SELECTED EXCERPT:
Just right of the fuel pump is the timing tab. Set and marked in white at TDC.Best photo I got.
 
68 is on passenger side and can either be molded into the cover or a tab bolted to the cover. 69 moved over to the drivers side.
'69 still has the timing indicator on the passenger side too. Early '68 and older had a bolt-on tab for the timing indicator. Late '68 started the cast-in-cover version which continued through the '69 model year. Starting in the '70 model year, the timing indicator was still cast in the cover, but, moved over to the driver's side.
 
Need to drain each side of the block before removing heads or you will have a coolant bath.

Use a 9/16” 6 point socket on the plus so you don’t round them off. Best to use a 1/2” drive breaker bar to get them loose. Try tightening also to pop them loose.

Factory block plugs were a 9/16 hex. Aftermarket could be an Allen head or a square head. Don’t use pliers or a crescent wrench, you will ruin the head and not get it out. They do sell 8 point sockets for square plugs.
Use anti seize compound when they go back in. And they don’t need to be tighter than 30-35 ft lbs.
C9FD98F5-D184-4408-84D1-C22D0C0AAE5C.jpeg
 
I like to just knock out an easy to get to freeze plug and clean out the block that way. I've seen many of those block plugs get wrung off trying to get them out.
 
View attachment 1715780600
Just right of the fuel pump is the timing tab. Set and marked in white at TDC.Best photo I got.
Thanks, I think that tab has broken off or been removed at some point. I rotated the engine so piston 1 is tdc and the distributor is pointing forward. The timing mark on the balancer is in the same spot but there is no tab there. I'll take a closer look to see what happened when I get home.
 
I removed the heads from my 1968 318 Barracuda to take them to the shop and when I removed the heads a LOT of coolant spilled out, even though I let the radiator drain down completely. I can also see sitting coolant in the passages in the block. Is this normal? What is causing this?

This made a mess that I immediately cleaned up. I also am unsure if any coolant could have gotten in the oil. I believe the oil ports are all above the cylinders where oil would ramp down the head to the block over the cam. Should I also change the oil?

ASSIGNED TASK A: Translate this sentence from the engine repair thread into Spanish: "Factory block plugs were a 9/16 hex."
ASSIGNED TASK B: Carry on the engine repair thread, picking up right after its last sentence.
The data below was taken from a different source.

DATA SECTION:
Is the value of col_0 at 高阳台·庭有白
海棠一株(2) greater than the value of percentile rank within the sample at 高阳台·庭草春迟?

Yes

RESPONSE AREA A: Los tapones del bloque de fábrica eran de cabeza hexagonal de 9/16.

RESPONSE AREA B:
Almost all V8 engines do the same. Part of the problem is the bottom of the water pump outlets are fairly high on the front of the block. You may have some coolant in pockets by the lifters. Soak it up with a shop rag. You should be able to carefully remove the iol drain plug to drain out any coolant in the pan. If you drain half to a full quart of oil, not a big problem. Soak up coolant in the cylinders and blow out all sealed bolt holes (not open to the coolant). Then when you get it back together, run it for 20 to 30 minutes to get it warmed up. Change the oil. In about 1,000 miles change oil again. It takes a bit to get the coolant out of everywhere.
We had to deal with coolant contamination on the Detroit Diesel 92 series engines. Being a 2 stroke they had coolant seal rings just above the intake ports. In those engines the exhaust valves in the heads open a few degrees before the rings uncover the ports to blow down the cylinder. This meant there was still hot combustion gas in the cylinder by the seal rings. Eventually they deteriorated and leaked into the airbox. DD had also plumbed the airbox drains back into the oil pan to stop oil puddles under idling trucks overnight. Coolant in the oil is "corrosive" to bearings. When we overhauled these engines we used a bit of an industrial cleaner component called butyl cellosolve. This has a distinctive odour. We used only about 1/4 cup in 5 gallons of 10 weight oil and ran the engine for about 15 minutes. Then changed the oil and filter again with the regular weight oil. Probably hard to get a few ounces of butyl cellosolve so just change as I recommended.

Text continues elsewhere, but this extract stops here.